Three kings: Revenues from credit cards and retail advertising, both large industries, will begin flowing over the networks of mobile phone operators.
Both Isis and Google are using a technology known as near-field communication, or NFC, in which a special phone chip communicates through an inch or two of air with a payment terminal. Currently, only 25 of the top 100 U.S. retailers are set up to accept such “contactless payments”—including McDonalds, CVS, and Home Depot. Moreover, only 2 percent of smart phones in use have NFC chips, which means most people can’t yet pay using a digital wallet.
Google stole an early march on the phone carriers when it launched its own mobile wallet last May. The search giant has lined up partners that include Sprint, major card companies, and even New Jersey Transit, which now allows commuters to tap to pay their fares. With its pending purchase of Motorola Mobility, Google is also expected to push the introduction of NFC chips in Motorola phones.

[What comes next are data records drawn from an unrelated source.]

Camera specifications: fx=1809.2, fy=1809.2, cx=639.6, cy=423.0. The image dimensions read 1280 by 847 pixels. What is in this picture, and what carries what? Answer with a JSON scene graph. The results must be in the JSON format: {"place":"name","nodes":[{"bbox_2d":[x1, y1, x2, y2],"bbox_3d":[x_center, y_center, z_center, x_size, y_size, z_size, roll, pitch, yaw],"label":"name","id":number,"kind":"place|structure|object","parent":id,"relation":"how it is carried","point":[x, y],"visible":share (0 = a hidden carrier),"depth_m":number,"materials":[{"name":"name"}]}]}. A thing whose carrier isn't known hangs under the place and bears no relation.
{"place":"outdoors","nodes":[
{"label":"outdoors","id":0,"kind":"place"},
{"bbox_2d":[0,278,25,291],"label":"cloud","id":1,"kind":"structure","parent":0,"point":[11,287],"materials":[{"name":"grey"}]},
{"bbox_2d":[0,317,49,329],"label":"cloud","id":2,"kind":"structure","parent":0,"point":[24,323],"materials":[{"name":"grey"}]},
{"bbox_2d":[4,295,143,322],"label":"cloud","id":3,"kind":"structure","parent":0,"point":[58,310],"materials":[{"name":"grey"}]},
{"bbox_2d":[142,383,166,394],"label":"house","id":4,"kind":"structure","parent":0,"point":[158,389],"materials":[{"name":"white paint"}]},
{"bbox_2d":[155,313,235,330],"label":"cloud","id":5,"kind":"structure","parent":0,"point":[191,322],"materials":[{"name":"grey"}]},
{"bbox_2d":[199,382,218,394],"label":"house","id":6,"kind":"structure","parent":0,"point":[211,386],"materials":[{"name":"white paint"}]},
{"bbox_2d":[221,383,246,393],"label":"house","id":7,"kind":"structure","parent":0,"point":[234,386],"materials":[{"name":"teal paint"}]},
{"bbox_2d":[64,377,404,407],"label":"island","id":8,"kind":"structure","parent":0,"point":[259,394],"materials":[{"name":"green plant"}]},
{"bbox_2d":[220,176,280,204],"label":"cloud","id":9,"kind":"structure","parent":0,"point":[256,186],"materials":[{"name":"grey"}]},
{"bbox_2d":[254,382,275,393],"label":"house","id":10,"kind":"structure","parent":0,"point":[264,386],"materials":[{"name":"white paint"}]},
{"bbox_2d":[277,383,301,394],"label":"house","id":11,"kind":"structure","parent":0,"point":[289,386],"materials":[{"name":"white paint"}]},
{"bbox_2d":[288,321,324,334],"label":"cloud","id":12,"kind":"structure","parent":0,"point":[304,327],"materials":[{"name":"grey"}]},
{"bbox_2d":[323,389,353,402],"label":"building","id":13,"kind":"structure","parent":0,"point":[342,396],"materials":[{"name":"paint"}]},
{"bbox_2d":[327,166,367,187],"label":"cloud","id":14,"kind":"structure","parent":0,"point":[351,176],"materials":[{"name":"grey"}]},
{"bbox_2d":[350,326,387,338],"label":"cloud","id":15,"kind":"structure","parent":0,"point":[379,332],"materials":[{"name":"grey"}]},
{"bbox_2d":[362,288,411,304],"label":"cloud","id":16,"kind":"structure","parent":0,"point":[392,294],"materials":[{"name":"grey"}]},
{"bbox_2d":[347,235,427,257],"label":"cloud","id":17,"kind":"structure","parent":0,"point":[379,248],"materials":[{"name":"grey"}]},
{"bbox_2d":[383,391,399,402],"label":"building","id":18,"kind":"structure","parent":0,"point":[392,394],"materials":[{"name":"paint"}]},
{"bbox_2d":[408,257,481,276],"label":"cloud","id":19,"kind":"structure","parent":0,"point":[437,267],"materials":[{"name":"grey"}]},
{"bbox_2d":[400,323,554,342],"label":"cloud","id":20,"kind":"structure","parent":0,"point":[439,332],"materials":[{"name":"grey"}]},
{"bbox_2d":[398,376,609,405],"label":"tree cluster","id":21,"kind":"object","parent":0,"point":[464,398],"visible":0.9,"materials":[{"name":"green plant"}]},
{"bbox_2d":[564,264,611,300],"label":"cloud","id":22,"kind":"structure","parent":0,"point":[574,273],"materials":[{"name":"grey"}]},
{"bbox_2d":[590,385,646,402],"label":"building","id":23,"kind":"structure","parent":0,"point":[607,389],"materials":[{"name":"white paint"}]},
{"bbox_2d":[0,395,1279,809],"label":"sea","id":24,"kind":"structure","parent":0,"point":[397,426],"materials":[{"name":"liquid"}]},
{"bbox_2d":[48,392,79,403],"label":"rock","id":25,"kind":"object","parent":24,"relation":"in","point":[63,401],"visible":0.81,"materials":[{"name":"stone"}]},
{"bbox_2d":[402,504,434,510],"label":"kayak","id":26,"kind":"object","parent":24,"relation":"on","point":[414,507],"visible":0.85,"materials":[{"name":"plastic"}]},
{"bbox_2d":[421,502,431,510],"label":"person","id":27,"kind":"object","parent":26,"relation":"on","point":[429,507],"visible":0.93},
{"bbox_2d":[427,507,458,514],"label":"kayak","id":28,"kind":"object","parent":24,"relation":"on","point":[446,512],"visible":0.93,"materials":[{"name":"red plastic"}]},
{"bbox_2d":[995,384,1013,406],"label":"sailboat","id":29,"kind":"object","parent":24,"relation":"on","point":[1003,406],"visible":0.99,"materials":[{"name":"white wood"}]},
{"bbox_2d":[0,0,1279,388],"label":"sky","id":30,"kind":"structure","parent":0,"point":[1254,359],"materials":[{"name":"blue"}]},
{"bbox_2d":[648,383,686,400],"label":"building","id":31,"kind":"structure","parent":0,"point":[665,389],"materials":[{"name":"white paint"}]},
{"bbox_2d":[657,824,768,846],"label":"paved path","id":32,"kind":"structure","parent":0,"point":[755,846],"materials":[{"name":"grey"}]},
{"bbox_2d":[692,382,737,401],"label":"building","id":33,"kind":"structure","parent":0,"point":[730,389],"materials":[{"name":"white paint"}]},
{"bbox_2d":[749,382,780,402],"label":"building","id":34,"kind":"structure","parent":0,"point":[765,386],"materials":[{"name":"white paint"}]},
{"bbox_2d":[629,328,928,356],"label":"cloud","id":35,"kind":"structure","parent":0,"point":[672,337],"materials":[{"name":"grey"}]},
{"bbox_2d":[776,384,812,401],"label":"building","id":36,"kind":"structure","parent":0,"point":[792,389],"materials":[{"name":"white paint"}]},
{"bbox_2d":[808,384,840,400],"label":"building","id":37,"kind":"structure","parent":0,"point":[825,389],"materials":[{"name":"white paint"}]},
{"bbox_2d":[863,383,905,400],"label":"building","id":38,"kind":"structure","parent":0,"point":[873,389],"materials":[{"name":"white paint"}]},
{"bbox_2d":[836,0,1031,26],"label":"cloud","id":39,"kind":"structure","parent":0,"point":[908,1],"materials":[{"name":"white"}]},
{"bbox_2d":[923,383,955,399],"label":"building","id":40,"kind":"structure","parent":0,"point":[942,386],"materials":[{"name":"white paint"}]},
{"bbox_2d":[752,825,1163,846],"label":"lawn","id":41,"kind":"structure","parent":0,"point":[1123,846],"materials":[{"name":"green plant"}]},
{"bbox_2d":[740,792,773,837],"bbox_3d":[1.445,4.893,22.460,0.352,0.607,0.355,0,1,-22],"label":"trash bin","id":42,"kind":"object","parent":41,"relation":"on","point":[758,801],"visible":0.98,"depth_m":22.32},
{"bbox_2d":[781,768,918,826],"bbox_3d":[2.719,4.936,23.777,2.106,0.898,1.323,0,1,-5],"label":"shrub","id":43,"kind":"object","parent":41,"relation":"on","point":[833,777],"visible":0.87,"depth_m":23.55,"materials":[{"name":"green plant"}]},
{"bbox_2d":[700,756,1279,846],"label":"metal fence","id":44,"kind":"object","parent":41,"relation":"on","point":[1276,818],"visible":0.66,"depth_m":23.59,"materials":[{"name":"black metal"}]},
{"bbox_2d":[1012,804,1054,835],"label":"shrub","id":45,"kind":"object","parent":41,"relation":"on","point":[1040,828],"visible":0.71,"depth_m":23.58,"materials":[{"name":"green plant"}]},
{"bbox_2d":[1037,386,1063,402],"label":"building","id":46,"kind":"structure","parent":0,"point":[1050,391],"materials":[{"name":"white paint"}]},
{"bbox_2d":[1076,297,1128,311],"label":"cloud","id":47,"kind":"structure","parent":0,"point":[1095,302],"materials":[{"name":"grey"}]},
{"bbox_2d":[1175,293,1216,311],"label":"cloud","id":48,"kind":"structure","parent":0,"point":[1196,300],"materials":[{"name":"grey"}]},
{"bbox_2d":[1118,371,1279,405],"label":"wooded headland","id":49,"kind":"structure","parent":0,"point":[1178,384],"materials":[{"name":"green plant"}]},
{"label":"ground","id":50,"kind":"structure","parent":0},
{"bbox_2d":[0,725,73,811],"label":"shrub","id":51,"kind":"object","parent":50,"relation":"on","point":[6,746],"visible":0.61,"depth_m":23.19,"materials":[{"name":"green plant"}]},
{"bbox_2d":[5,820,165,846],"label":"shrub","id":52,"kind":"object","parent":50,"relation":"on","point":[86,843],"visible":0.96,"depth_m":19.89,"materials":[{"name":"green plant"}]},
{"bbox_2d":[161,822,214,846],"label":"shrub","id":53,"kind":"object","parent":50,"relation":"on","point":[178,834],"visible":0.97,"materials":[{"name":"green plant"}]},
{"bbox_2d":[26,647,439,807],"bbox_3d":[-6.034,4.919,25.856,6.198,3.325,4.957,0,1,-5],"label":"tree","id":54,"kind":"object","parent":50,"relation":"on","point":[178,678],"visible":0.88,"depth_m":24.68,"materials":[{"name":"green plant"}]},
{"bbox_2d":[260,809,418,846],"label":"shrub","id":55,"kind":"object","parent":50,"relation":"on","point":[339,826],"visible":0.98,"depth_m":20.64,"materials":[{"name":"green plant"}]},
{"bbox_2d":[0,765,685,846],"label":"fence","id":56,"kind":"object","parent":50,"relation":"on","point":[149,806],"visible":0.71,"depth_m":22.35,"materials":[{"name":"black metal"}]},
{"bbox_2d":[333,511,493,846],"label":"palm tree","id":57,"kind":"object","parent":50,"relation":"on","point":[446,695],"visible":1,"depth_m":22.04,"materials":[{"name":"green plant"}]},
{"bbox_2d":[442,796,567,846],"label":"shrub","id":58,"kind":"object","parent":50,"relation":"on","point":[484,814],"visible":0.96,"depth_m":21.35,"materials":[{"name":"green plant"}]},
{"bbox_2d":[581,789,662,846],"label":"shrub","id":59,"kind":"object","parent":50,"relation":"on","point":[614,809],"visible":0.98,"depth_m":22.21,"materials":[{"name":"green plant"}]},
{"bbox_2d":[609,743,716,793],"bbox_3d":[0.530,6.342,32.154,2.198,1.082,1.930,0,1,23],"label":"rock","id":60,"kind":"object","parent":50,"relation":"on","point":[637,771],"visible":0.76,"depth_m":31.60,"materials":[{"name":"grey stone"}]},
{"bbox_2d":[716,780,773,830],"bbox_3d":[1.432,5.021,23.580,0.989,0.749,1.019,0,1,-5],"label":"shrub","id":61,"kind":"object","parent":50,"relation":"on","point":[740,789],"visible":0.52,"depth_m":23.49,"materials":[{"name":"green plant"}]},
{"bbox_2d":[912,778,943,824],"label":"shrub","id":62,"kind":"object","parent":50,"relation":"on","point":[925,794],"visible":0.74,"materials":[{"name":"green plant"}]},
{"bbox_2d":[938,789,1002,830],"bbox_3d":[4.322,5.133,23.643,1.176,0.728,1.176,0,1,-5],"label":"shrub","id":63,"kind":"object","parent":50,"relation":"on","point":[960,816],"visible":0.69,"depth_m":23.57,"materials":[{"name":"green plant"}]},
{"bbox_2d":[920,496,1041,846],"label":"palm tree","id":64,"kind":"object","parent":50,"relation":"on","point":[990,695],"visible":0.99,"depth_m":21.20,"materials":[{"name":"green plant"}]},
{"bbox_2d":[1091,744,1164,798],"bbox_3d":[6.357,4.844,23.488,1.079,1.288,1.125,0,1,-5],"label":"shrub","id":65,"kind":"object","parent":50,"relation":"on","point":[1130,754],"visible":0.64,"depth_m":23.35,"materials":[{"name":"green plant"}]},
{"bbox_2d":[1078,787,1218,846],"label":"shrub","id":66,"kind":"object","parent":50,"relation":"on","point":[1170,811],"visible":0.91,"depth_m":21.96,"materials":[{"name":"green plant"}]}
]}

Google won’t say how many transactions are actually being handled, only that it’s accepted at “150,000 merchants.” Gas station convenience stores and fast-food joints like Burger King have been among the first to sign on. To see the gradual march to implementation, you can plug in your zip code on the Google Wallet site to see local stores that accept the technology.
“This is probably similar to 1995 and 1996, the very early days of e-commerce,” says Osama Bedier, Google’s vice president of payments and Google Wallet, who until last summer led a similar effort at PayPal.